The good news is that thanks to the new astng callback, I can help it be smarter! See the code below:

from logilab.astng import MANAGER, scoped_nodes

def hashlib_transform(module):
    if module.name == 'hashlib':
        for hashfunc in ('sha1', 'md5'):
            module.locals[hashfunc] = [scoped_nodes.Class(hashfunc, None)]

def register(linter):
    """called when loaded by pylint --load-plugins, register our tranformation
    function here
    """
    MANAGER.register_transformer(hashlib_transform)

What's in there?

  • A function that will be called with each astng module built during a pylint execution, i.e. not only the one that you analyses, but also those accessed for type inference.
  • This transformation function is fairly simple: if the module is the 'hashlib' module, it will insert into its locals dictionary a fake class node for each desired name.
  • It is registered using the register_transformer method of astng's MANAGER (the central access point to built syntax tree). This is done in the pylint plugin API register callback function (called when module is imported using 'pylint --load-plugins'.

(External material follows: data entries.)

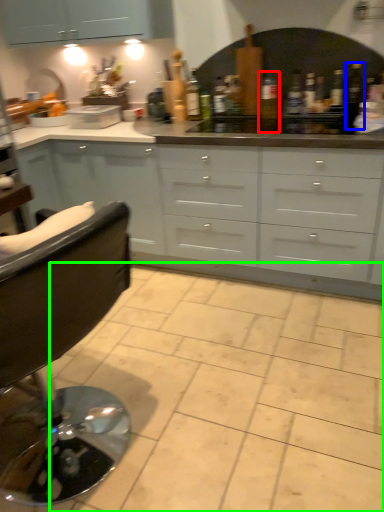
Question: Considering the real-world distances, which object is farthest from bottle (highlighted by a red box)? bottle (highlighted by a blue box) or ceramic tile (highlighted by a green box)?

Choices:
 (A) bottle
 (B) ceramic tile

Answer: (B)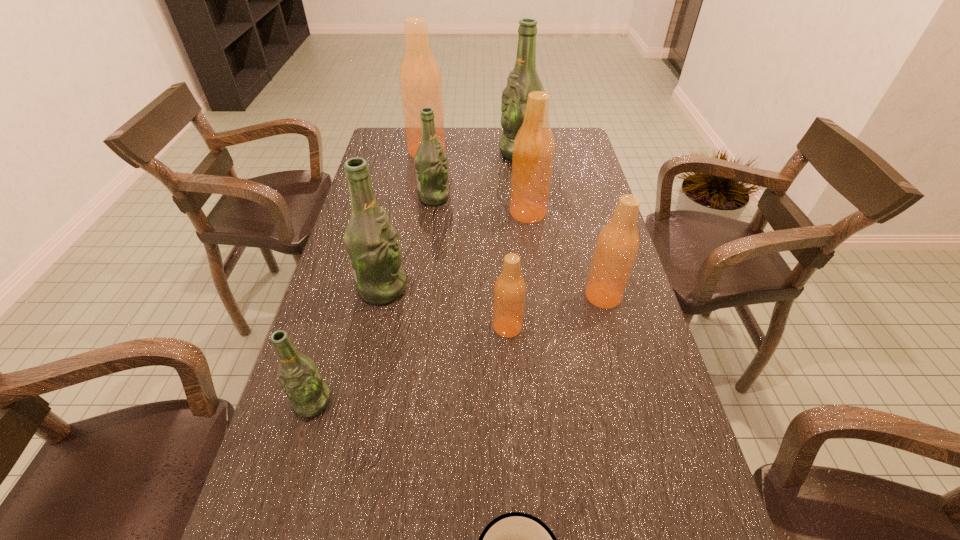
Locate an element on the screen. The height and width of the screenshot is (540, 960). the second nearest beer bottle is located at coordinates (510, 288).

Now let's try it! Suppose I stored the above code in a 'astng_hashlib.py' module in my PYTHONPATH, I can now run pylint with the plugin activated:

[syt@somewhere ~]$ pylint -E --load-plugins astng_hashlib example.py
No config file found, using default configuration
************* Module smarter_astng
E:  5,11:hexmd5: Instance of 'md5' has no 'hexdigest' member
E:  9,11:hexsha1: Instance of 'sha1' has no 'hexdigest' member

Huum. We have now a different error :( Pylint grasp there are some md5 and sha1 classes but it complains they don't have a hexdigest method. Indeed, we didn't give a clue about that.

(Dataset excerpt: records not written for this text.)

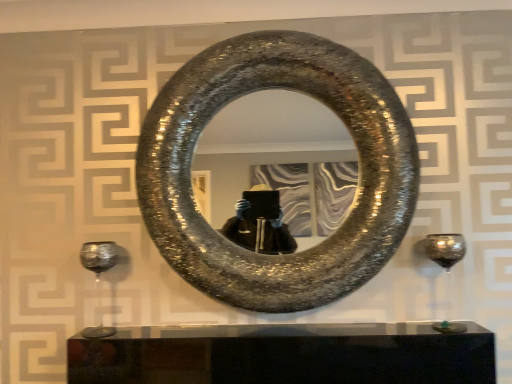
Question: Considering the relative sizes of shiny metallic horseshoe at center and shiny metallic wine glass at lower left, which is the second wine glass from right to left, in the image provided, is shiny metallic horseshoe at center wider than shiny metallic wine glass at lower left, which is the second wine glass from right to left,?

Choices:
 (A) yes
 (B) no

Answer: (A)

Question: Is shiny metallic horseshoe at center surrounding shiny metallic wine glass at lower left, which is the second wine glass from right to left?

Choices:
 (A) yes
 (B) no

Answer: (B)

Question: Is the position of shiny metallic horseshoe at center more distant than that of shiny metallic wine glass at lower left, which is the second wine glass from right to left?

Choices:
 (A) no
 (B) yes

Answer: (A)

Question: Is shiny metallic horseshoe at center not near shiny metallic wine glass at lower left, the 1th wine glass from the left?

Choices:
 (A) yes
 (B) no

Answer: (B)

Question: Considering the relative positions of shiny metallic horseshoe at center and shiny metallic wine glass at lower left, the 1th wine glass from the left, in the image provided, is shiny metallic horseshoe at center to the right of shiny metallic wine glass at lower left, the 1th wine glass from the left, from the viewer's perspective?

Choices:
 (A) no
 (B) yes

Answer: (B)

Question: Is shiny metallic horseshoe at center in front of or behind shiny metallic wine glass at lower left, which is the second wine glass from right to left, in the image?

Choices:
 (A) behind
 (B) front

Answer: (B)

Question: From a real-world perspective, is shiny metallic horseshoe at center above or below shiny metallic wine glass at lower left, the 1th wine glass from the left?

Choices:
 (A) above
 (B) below

Answer: (A)

Question: Does point (301, 286) appear closer or farther from the camera than point (101, 258)?

Choices:
 (A) farther
 (B) closer

Answer: (B)

Question: Looking at their shapes, would you say shiny metallic horseshoe at center is wider or thinner than shiny metallic wine glass at lower left, which is the second wine glass from right to left?

Choices:
 (A) wide
 (B) thin

Answer: (A)

Question: In the image, is transparent glass wine glass at right, the second wine glass positioned from the left, on the left side or the right side of shiny metallic wine glass at lower left, the 1th wine glass from the left?

Choices:
 (A) left
 (B) right

Answer: (B)

Question: Considering the positions of transparent glass wine glass at right, acting as the first wine glass starting from the right, and shiny metallic wine glass at lower left, the 1th wine glass from the left, in the image, is transparent glass wine glass at right, acting as the first wine glass starting from the right, taller or shorter than shiny metallic wine glass at lower left, the 1th wine glass from the left,?

Choices:
 (A) short
 (B) tall

Answer: (B)

Question: Looking at the image, does transparent glass wine glass at right, acting as the first wine glass starting from the right, seem bigger or smaller compared to shiny metallic wine glass at lower left, the 1th wine glass from the left?

Choices:
 (A) big
 (B) small

Answer: (B)

Question: From a real-world perspective, is transparent glass wine glass at right, the second wine glass positioned from the left, positioned above or below shiny metallic wine glass at lower left, which is the second wine glass from right to left?

Choices:
 (A) below
 (B) above

Answer: (A)

Question: Which is correct: shiny metallic horseshoe at center is inside transparent glass wine glass at right, acting as the first wine glass starting from the right, or outside of it?

Choices:
 (A) outside
 (B) inside

Answer: (A)

Question: In the image, is shiny metallic horseshoe at center positioned in front of or behind transparent glass wine glass at right, the second wine glass positioned from the left?

Choices:
 (A) behind
 (B) front

Answer: (B)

We could continue on and on to give it a full representation of hashlib public API using the astng nodes API. But that would be painful, trust me. Or we could do something clever using some higher level astng API:

from logilab.astng import MANAGER
from logilab.astng.builder import ASTNGBuilder

def hashlib_transform(module):
    if module.name == 'hashlib':
    fake = ASTNGBuilder(MANAGER).string_build('''

class md5(object):
  def __init__(self, value): pass
  def hexdigest(self):
    return u''

class sha1(object):
  def __init__(self, value): pass
  def hexdigest(self):
    return u''

''')
    for hashfunc in ('sha1', 'md5'):
        module.locals[hashfunc] = fake.locals[hashfunc]

def register(linter):
    """called when loaded by pylint --load-plugins, register our tranformation
    function here
    """
    MANAGER.register_transformer(hashlib_transform)

The idea is to write a fake python implementation only documenting the prototype of the desired class, and to get an astng from it, using the string_build method of the astng builder. This method will return a Module node containing the astng for the given string. It's then easy to replace or insert additional information into the original module, as you can see in the above example.

Now if I run pylint using the updated plugin:

[syt@somewhere ~]$ pylint -E --load-plugins astng_hashlib example.py
No config file found, using default configuration

No error anymore, great!

What's next?

This fairly simple change could quickly provide great enhancements. We should probably improve the astng manipulation API now that it's exposed like that. But we can also easily imagine a code base of such pylint plugins maintained by each community around a python library or framework. One could then use a plugins stack matching stuff used by its software, and have a greatly enhanced experience of using pylint.

For a start, it would be great if pylint could be shipped with a plugin that explains all the magic found in the standard library, wouldn't it? Left as an exercice to the reader!